Thank you for your lovely comments on my beginners crochet, I enjoy learning it, although this past week I haven’t done much. I tried to make a small flower hair pin and crocheted a simple necklace – just a chain stitch with a bead on every stitch. The beads have to be threaded on a yarn before you start to crochet. Here it is.
I have done a lot of felting, which I still need to document, most of it is in white. And I have been dyeing with onion skins and I am very delighted with the results. Just look!
On the left, 50 g of merino dyed with skins from white onions, on the right, another 50 g dyed with red skins. There was still so much colour in both dyebaths, I poured them together in one pot and dyed another 50 g of merino and achieved very good colour, similar to the merino on the left, just a bit darker. And because there seemed to be still a lot of colour after this second exhaust, I continued dyeing…
This is comfrey dyed merino (100 g) which I overdyed with onion skins. Mind you, this is the third exhaust! of both white and red onion skins. So, altogether 250 g of wool, dyed with 250 g of skins from white onions and 100 g of skins from red onions. I am sure I would still get a good colour from the 4th exhaust, but I got exhausted…:) and ala India Flint, I just wrapped the used and wet skins in a silk shirt and made a bundle. Now I will try to forget about it and open at the end of the summer to see the pattern…
It seems like we live on onions :),which we don’ t. This amount I have accumulated over the past almost a year and mainly from the groceries: whenever I would do my shopping I would take skins from the veggie part.
Oh, not to forget, this is silk and tencel, both dyed in the first dyebath, on the left white skins, on the right red. I am pleased especially with tencel, since it is a celullose fibre and doesn’t take up natural dyes as well as protein silk or wool.
I mordanted the wool with alum and tartar and always had onion skins in the bath with the wool, not all as the pot wasn’t big enough. Also, I left the wool in the dyebath overnight, or sometimes even a day. Books say that lightfastness of this dyestuff is not good, wheras the washfastness is. It should withstand felting, but will probably fade after some time. Never mind, I like these colours very much as well as the fact that it is so available and eco-friendly.
▬▬▬
#### WORK REQUEST 1
In the onion-skin dyeing post, what did the writer use to mordant the wool?
#### WORK REQUEST 2
List every fiber the onion-skin dyeing post says was dyed with onion skins.
The lines after the onion-skin dyeing post are separate material unrelated to it.

#### GIVEN INFORMATION
▬▬▬
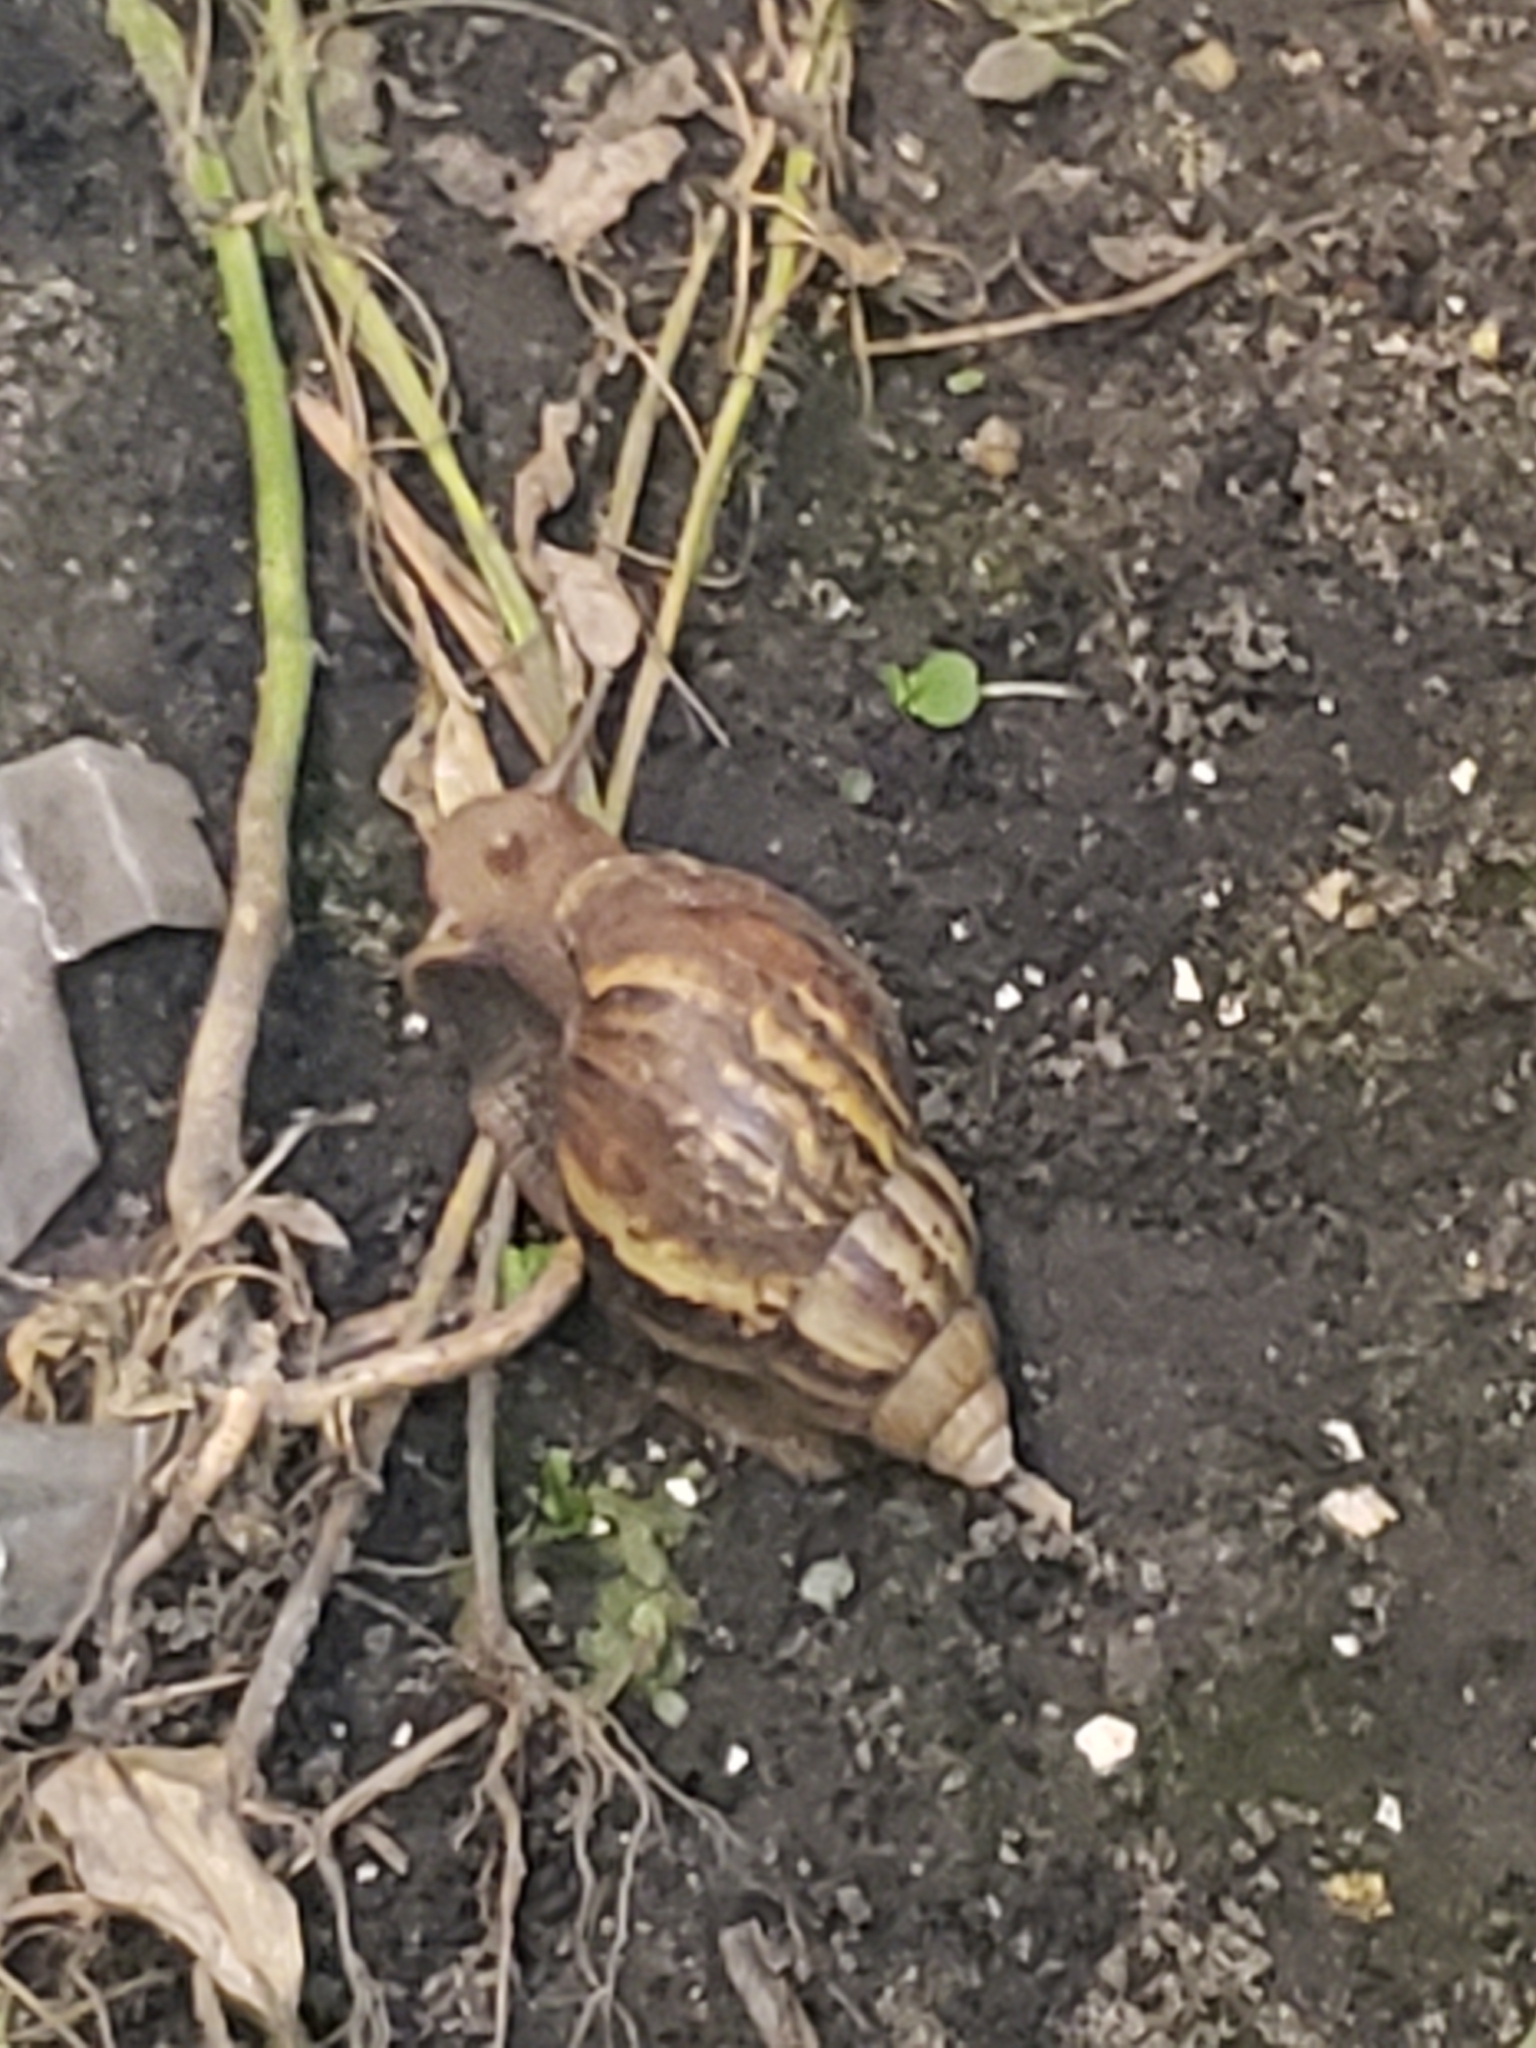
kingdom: Animalia
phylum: Mollusca
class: Gastropoda
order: Stylommatophora
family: Achatinidae
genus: Lissachatina
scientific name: Lissachatina fulica
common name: Giant african snail
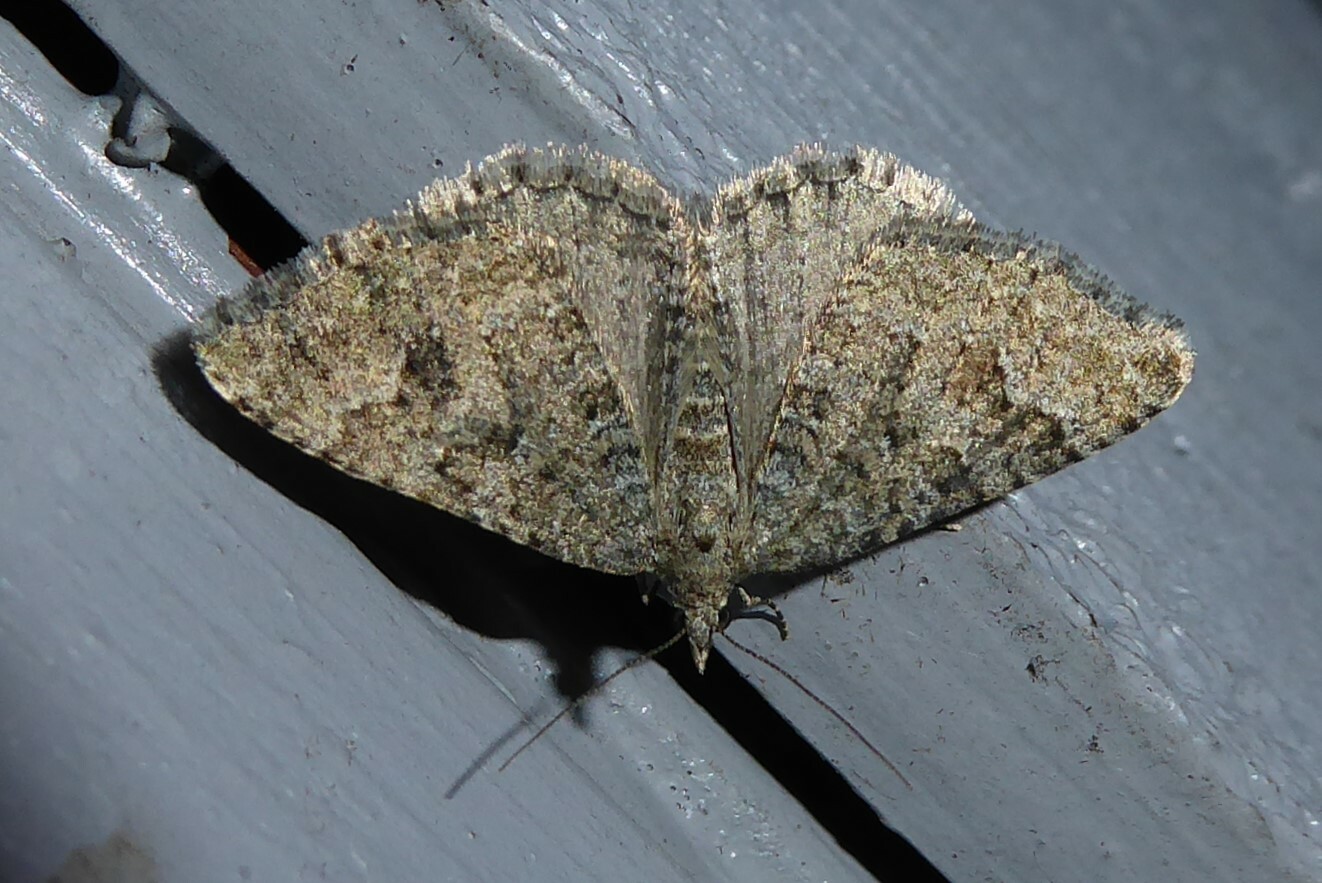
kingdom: Animalia
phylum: Arthropoda
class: Insecta
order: Lepidoptera
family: Geometridae
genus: Helastia
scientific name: Helastia corcularia
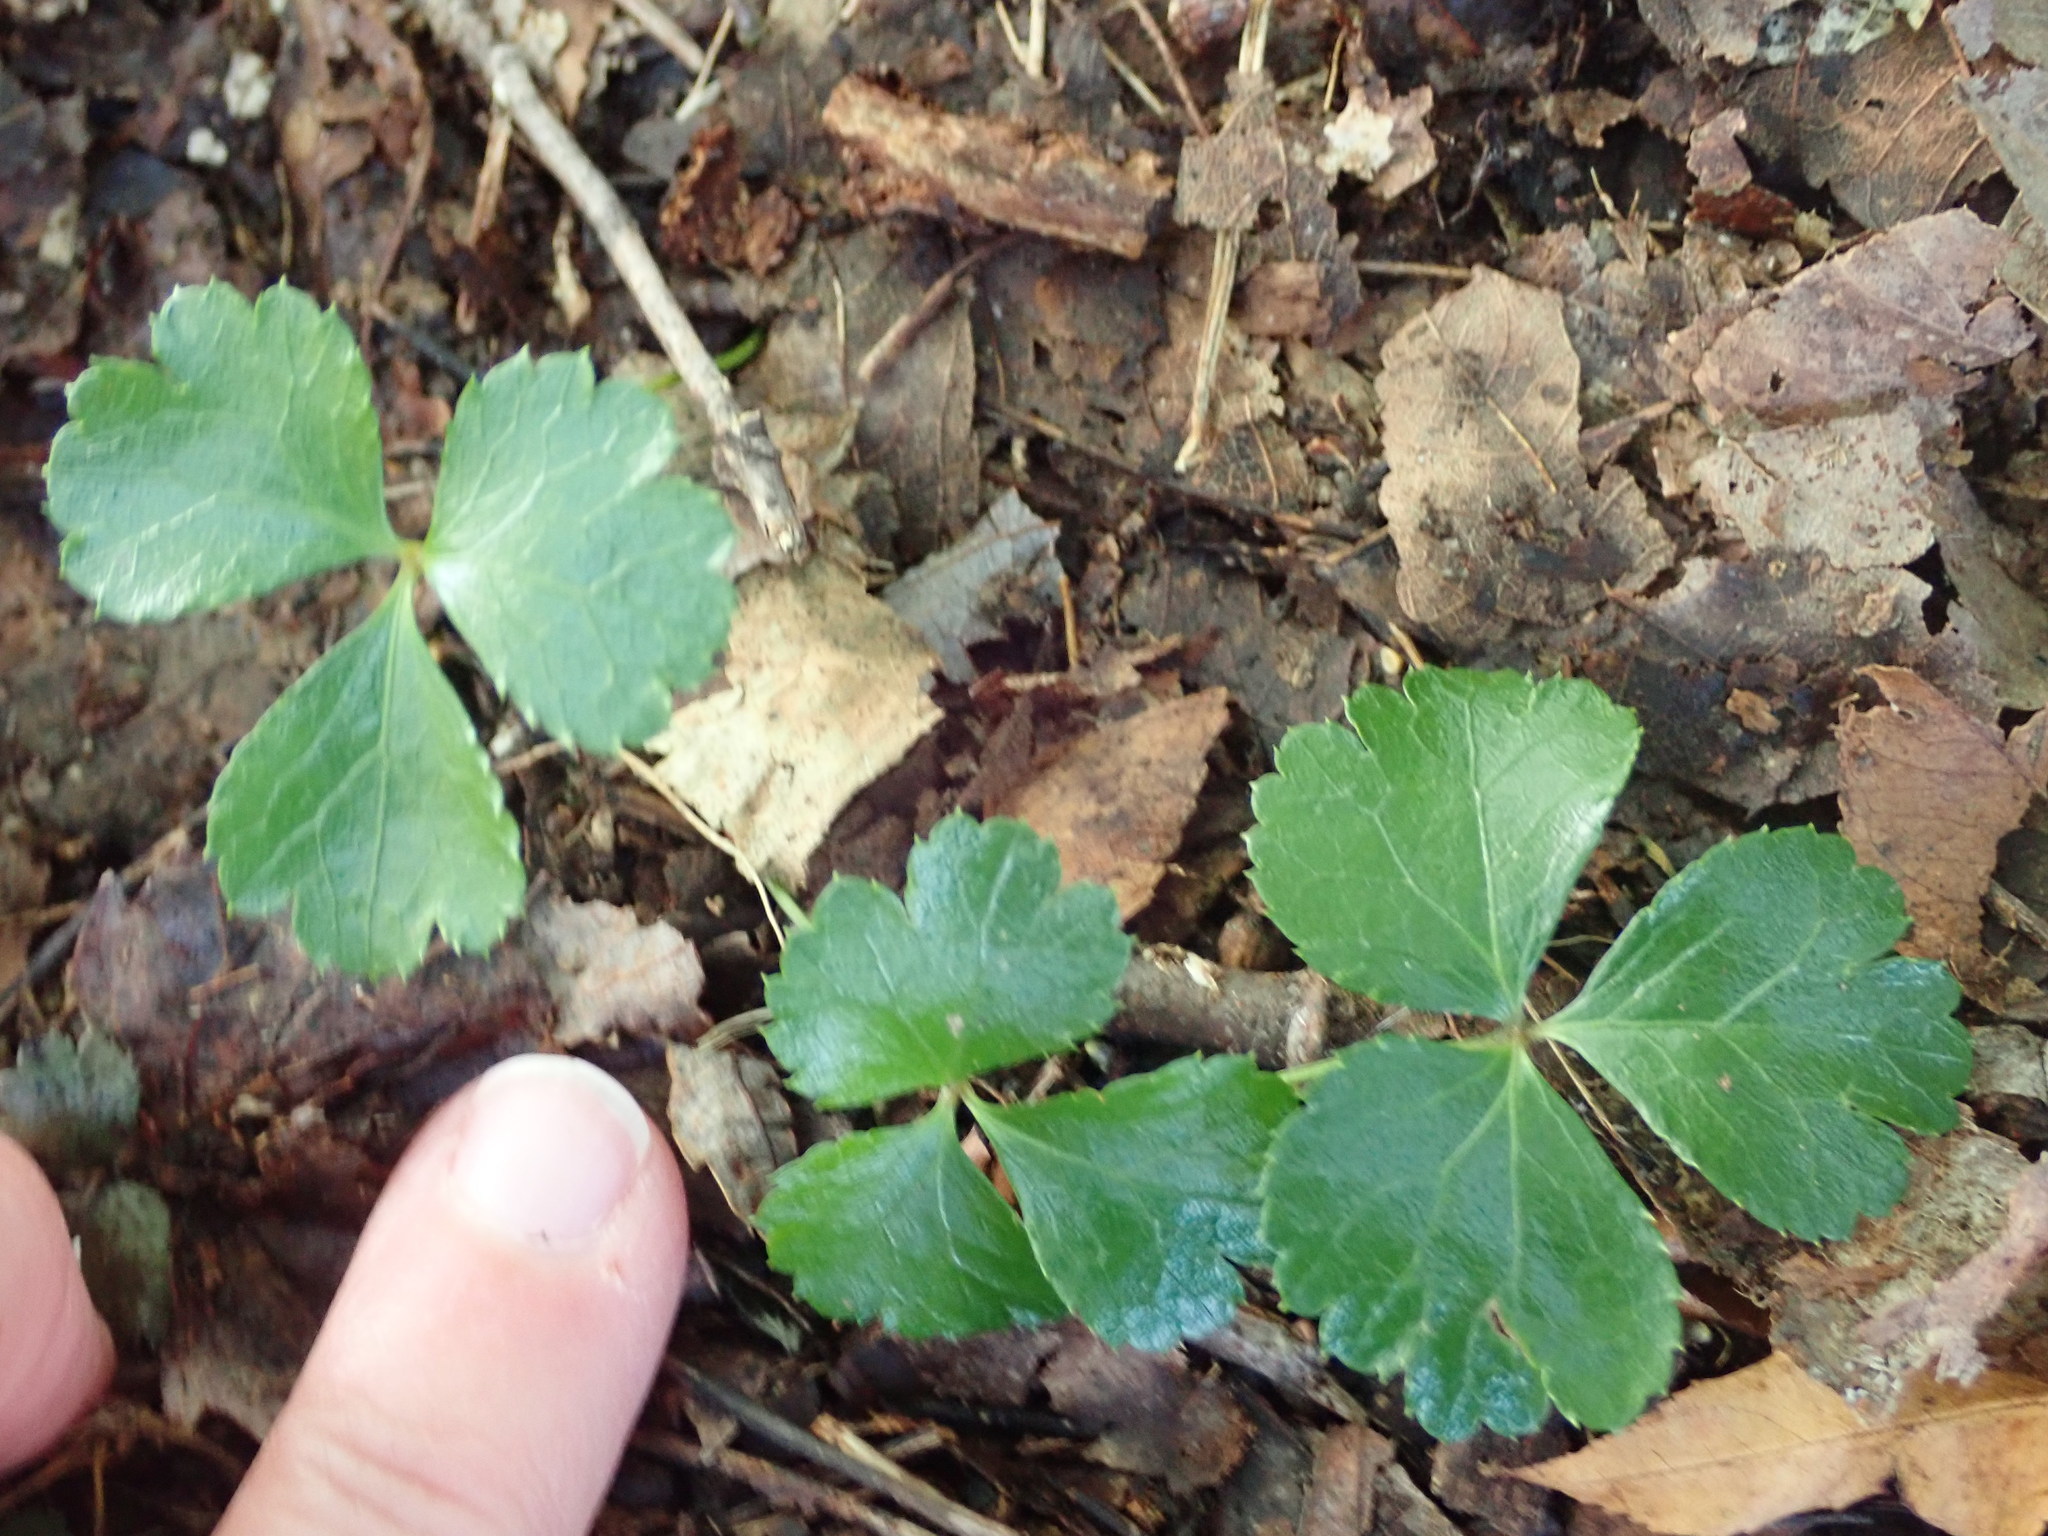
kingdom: Plantae
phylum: Tracheophyta
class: Magnoliopsida
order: Ranunculales
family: Ranunculaceae
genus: Coptis
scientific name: Coptis trifolia
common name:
▬▬▬
#### REPLY 1
Alum and tartar.

#### REPLY 2
Merino, silk, tencel